The event, at a date to be decided, is likely to be held in the Garden of Remembrance.
It will follow on from a low-profile concert last September at the National Concert Hall which was meant to be the national commemoration for the Civil War.
There have been calls for a State apology for some of the executions carried out during the Civil War and also for the events in Kerry in 1923 when republican prisoners were tied to landmines and killed.
Previously, Taoiseach Leo Varadkar said that he will give due consideration on how best to mark the end of the Civil War which occurred in May 1923. In presenting the new programme, he stated that a lot of history had not been “easy or uncontested”, but it had been remembered respectfully throughout the Decade of Centenaries.
The end of the Decade (2012-2023) will be marked by events to celebrate the Irish Free State’s admission to the League of Nations in September.
Tánaiste Micheál Martin said Ireland’s entry into the League was a “significant and hugely positive step forward by the State into the international arena” and was the correct event to end the Decade of Centenaries.
There will be also be events to mark the key cultural milestone in Ireland that occurred in 1923 – the awarding of the Nobel Prize in Literature to WB Yeats in November of that year.
University College Cork (UCC) will embark on digitally mapping Irish Civil War fatalities and delivering a related Web-based resource and an outreach programme designed to showcase the research.
The project team at UCC will develop a comprehensive database of Civil War fatalities, an interactive map of the fatalities, and a contextualisation piece to examine the impact of the conflict in different locations and phases of the Civil War.
In the autumn, IMMA will present a major museum-wide exhibition entitled Mobilise the Poets: Self-Determination, A Global Perspective to mark a century since the partition of Ireland and the subsequent formation of the Irish Free State in 1922.
This exhibition will focus on the role of art and artists in relation to nation-building and statecraft, bringing together a range of Irish and international works, both modern and contemporary, that explore and illuminate the shared experiences of the new states formed in the wake of the first World War.

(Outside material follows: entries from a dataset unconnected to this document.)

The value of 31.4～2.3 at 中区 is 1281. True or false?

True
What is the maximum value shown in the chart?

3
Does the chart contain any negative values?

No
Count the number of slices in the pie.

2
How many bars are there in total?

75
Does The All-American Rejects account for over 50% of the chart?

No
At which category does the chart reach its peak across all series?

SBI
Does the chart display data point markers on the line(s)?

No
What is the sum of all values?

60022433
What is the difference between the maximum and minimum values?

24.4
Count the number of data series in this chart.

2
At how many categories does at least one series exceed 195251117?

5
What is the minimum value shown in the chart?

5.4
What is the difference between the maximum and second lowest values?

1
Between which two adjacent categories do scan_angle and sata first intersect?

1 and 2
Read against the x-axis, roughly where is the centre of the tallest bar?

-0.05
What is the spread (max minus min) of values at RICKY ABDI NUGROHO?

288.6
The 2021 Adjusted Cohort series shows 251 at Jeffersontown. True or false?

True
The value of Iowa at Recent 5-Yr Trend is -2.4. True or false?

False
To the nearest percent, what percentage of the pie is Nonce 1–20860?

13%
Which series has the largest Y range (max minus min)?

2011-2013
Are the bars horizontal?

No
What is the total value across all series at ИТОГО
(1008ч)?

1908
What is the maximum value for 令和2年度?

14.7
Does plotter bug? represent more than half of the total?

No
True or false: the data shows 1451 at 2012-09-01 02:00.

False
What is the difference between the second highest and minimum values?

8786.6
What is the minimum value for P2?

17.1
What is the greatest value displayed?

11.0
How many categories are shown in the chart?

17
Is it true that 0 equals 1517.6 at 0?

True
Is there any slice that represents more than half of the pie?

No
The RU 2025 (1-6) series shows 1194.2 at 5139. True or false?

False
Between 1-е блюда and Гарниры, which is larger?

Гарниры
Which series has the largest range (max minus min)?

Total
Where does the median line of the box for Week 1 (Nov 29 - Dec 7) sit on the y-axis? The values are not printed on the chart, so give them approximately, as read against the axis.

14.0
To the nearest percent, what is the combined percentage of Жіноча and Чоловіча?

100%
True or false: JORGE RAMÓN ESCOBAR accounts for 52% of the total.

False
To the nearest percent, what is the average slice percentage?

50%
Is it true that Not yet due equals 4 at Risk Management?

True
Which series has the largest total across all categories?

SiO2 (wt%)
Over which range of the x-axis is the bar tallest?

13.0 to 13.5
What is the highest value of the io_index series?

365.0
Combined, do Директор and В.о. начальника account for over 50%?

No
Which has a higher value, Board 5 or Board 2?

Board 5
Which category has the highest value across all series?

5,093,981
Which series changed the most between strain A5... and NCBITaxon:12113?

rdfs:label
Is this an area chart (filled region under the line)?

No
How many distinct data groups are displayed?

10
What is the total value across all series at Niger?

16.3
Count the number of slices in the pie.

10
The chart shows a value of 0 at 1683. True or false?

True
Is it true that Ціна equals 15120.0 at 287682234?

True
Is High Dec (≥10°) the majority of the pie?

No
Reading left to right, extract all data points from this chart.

[ Diarmaid Ferriter: Civil War executions remain ugly legacy of State’s foundationOpens in new window ]
Expert Advisory Group (EAG) on centenary commemorations chairman Dr Maurice Manning said the decade has been a success and confounded those who believed it would be divisive and polarising.
“I think we can say now that the sceptics were wrong. The past decade has been a rich one in Irish historiography. Much of the work to date has been truly ground-breaking – and it will continue.
“The last word – for the present – on this topic I leave to the renowned historian Simon Schama who wrote recently in the Financial Times that the two countries in Europe who have best handled their recent history are Germany and Ireland. Unlike other countries, we have not sought to weaponise our history, but have treated it with respect.”